▸ EXERCISE AIM: Every record that follows should be written out word for word; the pictures stay out.

Saved data entries:
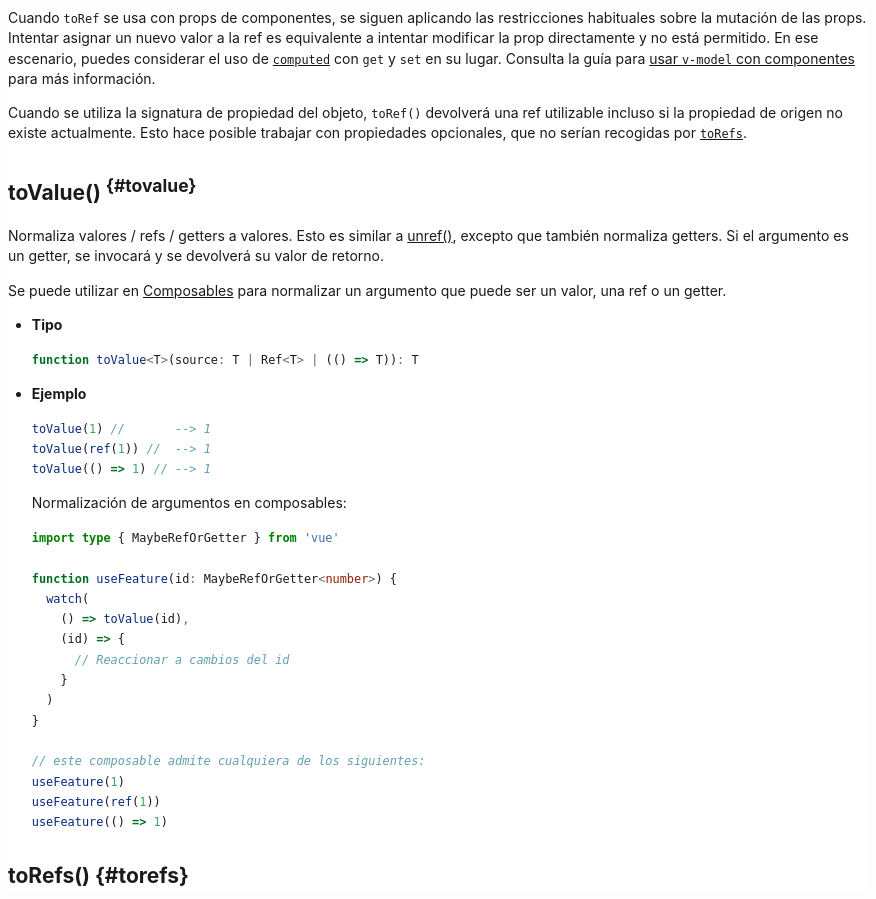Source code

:   Cuando `toRef` se usa con props de componentes, se siguen aplicando las restricciones habituales sobre la mutación de las props. Intentar asignar un nuevo valor a la ref es equivalente a intentar modificar la prop directamente y no está permitido. En ese escenario, puedes considerar el uso de [`computed`](./reactivity-core#computed) con `get` y `set` en su lugar. Consulta la guía para [usar `v-model` con componentes](/guide/components/v-model) para más información.

  Cuando se utiliza la signatura de propiedad del objeto, `toRef()` devolverá una ref utilizable incluso si la propiedad de origen no existe actualmente. Esto hace posible trabajar con propiedades opcionales, que no serían recogidas por [`toRefs`](#torefs).

## toValue() <sup class="vt-badge" data-text="3.3+" /> {#tovalue}

Normaliza valores / refs / getters a valores. Esto es similar a [unref()](#unref), excepto que también normaliza getters. Si el argumento es un getter, se invocará y se devolverá su valor de retorno.

Se puede utilizar en [Composables](/guide/reusability/composables.html) para normalizar un argumento que puede ser un valor, una ref o un getter.

- **Tipo**

  ```ts
  function toValue<T>(source: T | Ref<T> | (() => T)): T
  ```

- **Ejemplo**

  ```js
  toValue(1) //       --> 1
  toValue(ref(1)) //  --> 1
  toValue(() => 1) // --> 1
  ```

  Normalización de argumentos en composables:

  ```ts
  import type { MaybeRefOrGetter } from 'vue'

  function useFeature(id: MaybeRefOrGetter<number>) {
    watch(
      () => toValue(id),
      (id) => {
        // Reaccionar a cambios del id
      }
    )
  }

  // este composable admite cualquiera de los siguientes:
  useFeature(1)
  useFeature(ref(1))
  useFeature(() => 1)
  ```

## toRefs() {#torefs}
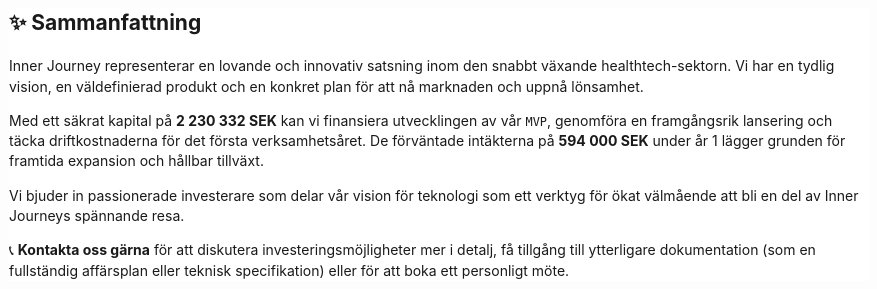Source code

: ## ✨ Sammanfattning

Inner Journey representerar en lovande och innovativ satsning inom den snabbt växande healthtech-sektorn. Vi har en tydlig vision, en väldefinierad produkt och en konkret plan för att nå marknaden och uppnå lönsamhet.

Med ett säkrat kapital på **2 230 332 SEK** kan vi finansiera utvecklingen av vår `MVP`, genomföra en framgångsrik lansering och täcka driftkostnaderna för det första verksamhetsåret. De förväntade intäkterna på **594 000 SEK** under år 1 lägger grunden för framtida expansion och hållbar tillväxt.

Vi bjuder in passionerade investerare som delar vår vision för teknologi som ett verktyg för ökat välmående att bli en del av Inner Journeys spännande resa.

📞 **Kontakta oss gärna** för att diskutera investeringsmöjligheter mer i detalj, få tillgång till ytterligare dokumentation (som en fullständig affärsplan eller teknisk specifikation) eller för att boka ett personligt möte.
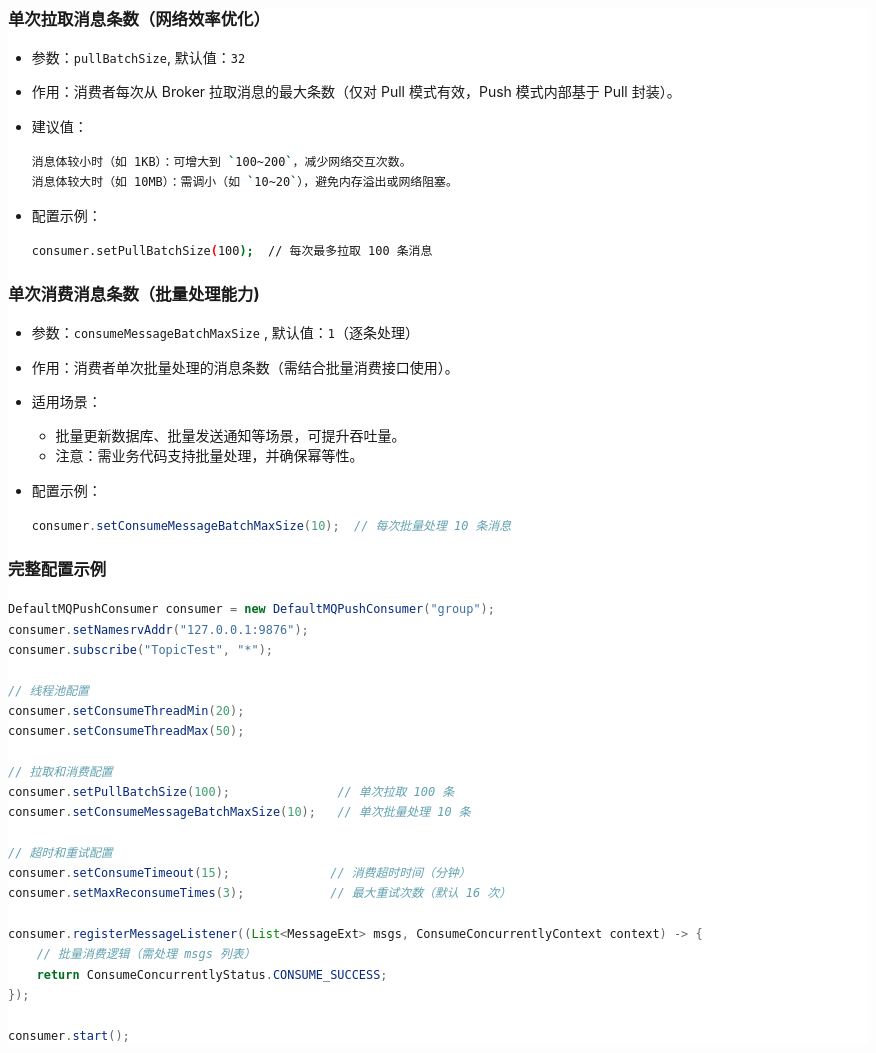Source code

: ### 单次拉取消息条数（网络效率优化）

- 参数：`pullBatchSize`, 默认值：`32`

- 作用：消费者每次从 Broker 拉取消息的最大条数（仅对 Pull 模式有效，Push 模式内部基于 Pull 封装）。

- 建议值：

  ```sh
  消息体较小时（如 1KB）：可增大到 `100~200`，减少网络交互次数。
  消息体较大时（如 10MB）：需调小（如 `10~20`），避免内存溢出或网络阻塞。
  ```

- 配置示例：

  ```sh
  consumer.setPullBatchSize(100);  // 每次最多拉取 100 条消息
  ```

### 单次消费消息条数（批量处理能力)

- 参数：`consumeMessageBatchMaxSize` , 默认值：`1`（逐条处理）

- 作用：消费者单次批量处理的消息条数（需结合批量消费接口使用）。

- 适用场景：

  - 批量更新数据库、批量发送通知等场景，可提升吞吐量。
  - 注意：需业务代码支持批量处理，并确保幂等性。

- 配置示例：

  ```java
  consumer.setConsumeMessageBatchMaxSize(10);  // 每次批量处理 10 条消息
  ```

### 完整配置示例

```java
DefaultMQPushConsumer consumer = new DefaultMQPushConsumer("group");
consumer.setNamesrvAddr("127.0.0.1:9876");
consumer.subscribe("TopicTest", "*");

// 线程池配置
consumer.setConsumeThreadMin(20);
consumer.setConsumeThreadMax(50);

// 拉取和消费配置
consumer.setPullBatchSize(100);               // 单次拉取 100 条
consumer.setConsumeMessageBatchMaxSize(10);   // 单次批量处理 10 条

// 超时和重试配置
consumer.setConsumeTimeout(15);              // 消费超时时间（分钟）
consumer.setMaxReconsumeTimes(3);            // 最大重试次数（默认 16 次）

consumer.registerMessageListener((List<MessageExt> msgs, ConsumeConcurrentlyContext context) -> {
    // 批量消费逻辑（需处理 msgs 列表）
    return ConsumeConcurrentlyStatus.CONSUME_SUCCESS;
});

consumer.start();
```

▸ EXERCISE OUTPUT:
Source code

:   Cuando `toRef` se usa con props de componentes, se siguen aplicando las restricciones habituales sobre la mutación de las props. Intentar asignar un nuevo valor a la ref es equivalente a intentar modificar la prop directamente y no está permitido. En ese escenario, puedes considerar el uso de [`computed`](./reactivity-core#computed) con `get` y `set` en su lugar. Consulta la guía para [usar `v-model` con componentes](/guide/components/v-model) para más información.

  Cuando se utiliza la signatura de propiedad del objeto, `toRef()` devolverá una ref utilizable incluso si la propiedad de origen no existe actualmente. Esto hace posible trabajar con propiedades opcionales, que no serían recogidas por [`toRefs`](#torefs).

## toValue() <sup class="vt-badge" data-text="3.3+" /> {#tovalue}

Normaliza valores / refs / getters a valores. Esto es similar a [unref()](#unref), excepto que también normaliza getters. Si el argumento es un getter, se invocará y se devolverá su valor de retorno.

Se puede utilizar en [Composables](/guide/reusability/composables.html) para normalizar un argumento que puede ser un valor, una ref o un getter.

- **Tipo**

  ```ts
  function toValue<T>(source: T | Ref<T> | (() => T)): T
  ```

- **Ejemplo**

  ```js
  toValue(1) //       --> 1
  toValue(ref(1)) //  --> 1
  toValue(() => 1) // --> 1
  ```

  Normalización de argumentos en composables:

  ```ts
  import type { MaybeRefOrGetter } from 'vue'

  function useFeature(id: MaybeRefOrGetter<number>) {
    watch(
      () => toValue(id),
      (id) => {
        // Reaccionar a cambios del id
      }
    )
  }

  // este composable admite cualquiera de los siguientes:
  useFeature(1)
  useFeature(ref(1))
  useFeature(() => 1)
  ```

## toRefs() {#torefs}
Source code

: ## ✨ Sammanfattning

Inner Journey representerar en lovande och innovativ satsning inom den snabbt växande healthtech-sektorn. Vi har en tydlig vision, en väldefinierad produkt och en konkret plan för att nå marknaden och uppnå lönsamhet.

Med ett säkrat kapital på **2 230 332 SEK** kan vi finansiera utvecklingen av vår `MVP`, genomföra en framgångsrik lansering och täcka driftkostnaderna för det första verksamhetsåret. De förväntade intäkterna på **594 000 SEK** under år 1 lägger grunden för framtida expansion och hållbar tillväxt.

Vi bjuder in passionerade investerare som delar vår vision för teknologi som ett verktyg för ökat välmående att bli en del av Inner Journeys spännande resa.

📞 **Kontakta oss gärna** för att diskutera investeringsmöjligheter mer i detalj, få tillgång till ytterligare dokumentation (som en fullständig affärsplan eller teknisk specifikation) eller för att boka ett personligt möte.
Source code

: ### 单次拉取消息条数（网络效率优化）

- 参数：`pullBatchSize`, 默认值：`32`

- 作用：消费者每次从 Broker 拉取消息的最大条数（仅对 Pull 模式有效，Push 模式内部基于 Pull 封装）。

- 建议值：

  ```sh
  消息体较小时（如 1KB）：可增大到 `100~200`，减少网络交互次数。
  消息体较大时（如 10MB）：需调小（如 `10~20`），避免内存溢出或网络阻塞。
  ```

- 配置示例：

  ```sh
  consumer.setPullBatchSize(100);  // 每次最多拉取 100 条消息
  ```

### 单次消费消息条数（批量处理能力)

- 参数：`consumeMessageBatchMaxSize` , 默认值：`1`（逐条处理）

- 作用：消费者单次批量处理的消息条数（需结合批量消费接口使用）。

- 适用场景：

  - 批量更新数据库、批量发送通知等场景，可提升吞吐量。
  - 注意：需业务代码支持批量处理，并确保幂等性。

- 配置示例：

  ```java
  consumer.setConsumeMessageBatchMaxSize(10);  // 每次批量处理 10 条消息
  ```

### 完整配置示例

```java
DefaultMQPushConsumer consumer = new DefaultMQPushConsumer("group");
consumer.setNamesrvAddr("127.0.0.1:9876");
consumer.subscribe("TopicTest", "*");

// 线程池配置
consumer.setConsumeThreadMin(20);
consumer.setConsumeThreadMax(50);

// 拉取和消费配置
consumer.setPullBatchSize(100);               // 单次拉取 100 条
consumer.setConsumeMessageBatchMaxSize(10);   // 单次批量处理 10 条

// 超时和重试配置
consumer.setConsumeTimeout(15);              // 消费超时时间（分钟）
consumer.setMaxReconsumeTimes(3);            // 最大重试次数（默认 16 次）

consumer.registerMessageListener((List<MessageExt> msgs, ConsumeConcurrentlyContext context) -> {
    // 批量消费逻辑（需处理 msgs 列表）
    return ConsumeConcurrentlyStatus.CONSUME_SUCCESS;
});

consumer.start();
```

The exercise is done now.